If he changed permissions on linux from 700 to 777 then it worked but I'm not sure that he should have to do that?
Is there a problem with Java when checking permissions on a samba mount
It depends.
The access control mechanisms on UNIX and Windows have traditionally been different. Previously, as with samba3, you had a rather crude mapping between those permissions, which worked in the simpler cases, but had problems in the more difficult ones. You can find numerous tutorials, forum posts and mailing lists dealing with those special cases.
Nowadays, things have gotten better, as there are Access Control Lists in NFSv4 style. The advantages are several:
You normally use ACLFileAttributeView as stated in the short example:
// lookup "joe"
UserPrincipal joe = file.getFileSystem().getUserPrincipalLookupService()

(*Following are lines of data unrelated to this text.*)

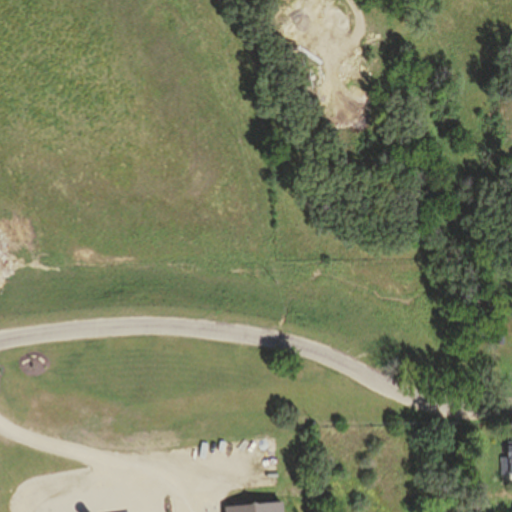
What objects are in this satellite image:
building: (507, 362)
building: (510, 365)
road: (398, 397)
road: (143, 413)
building: (506, 460)
road: (170, 461)
building: (506, 461)
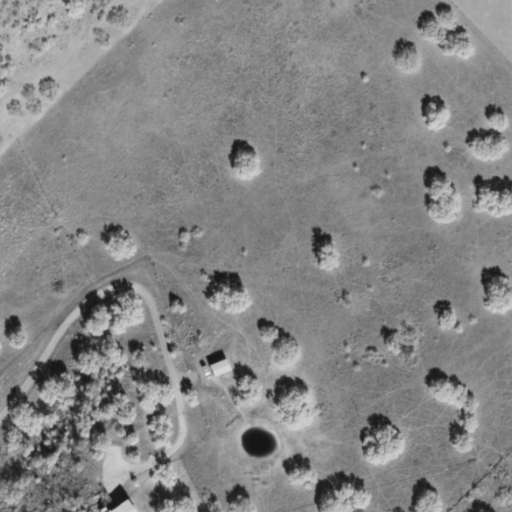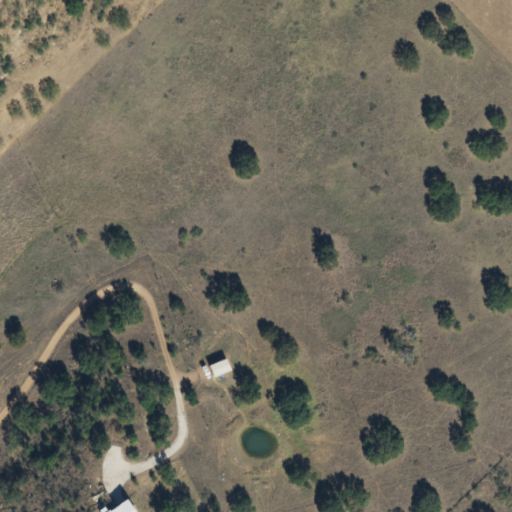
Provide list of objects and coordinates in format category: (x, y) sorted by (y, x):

.lookupPrincipalByName("joe");
// get view
AclFileAttributeView view = Files.getFileAttributeView(file, AclFileAttributeView.class);
// create ACE to give "joe" read access
AclEntry entry = AclEntry.newBuilder()
.setType(AclEntryType.ALLOW)
.setPrincipal(joe)
.setPermissions(AclEntryPermission.READ_DATA, AclEntryPermission.READ_ATTRIBUTES)
.build();
// read ACL, insert ACE, re-write ACL
List<AclEntry> acl = view.getAcl();
acl.add(0, entry); // insert before any DENY entries
view.setAcl(acl);
In your case it would be sufficient to query the view from the second step for the permissions you like to examine. For a detailed overview, I like to use this documentation from Oracle - while the examples are from chmod
, the permissions themselves are the same in Java (but there also exists the shorter JavaDoc for them, AclEntryPermission Enums).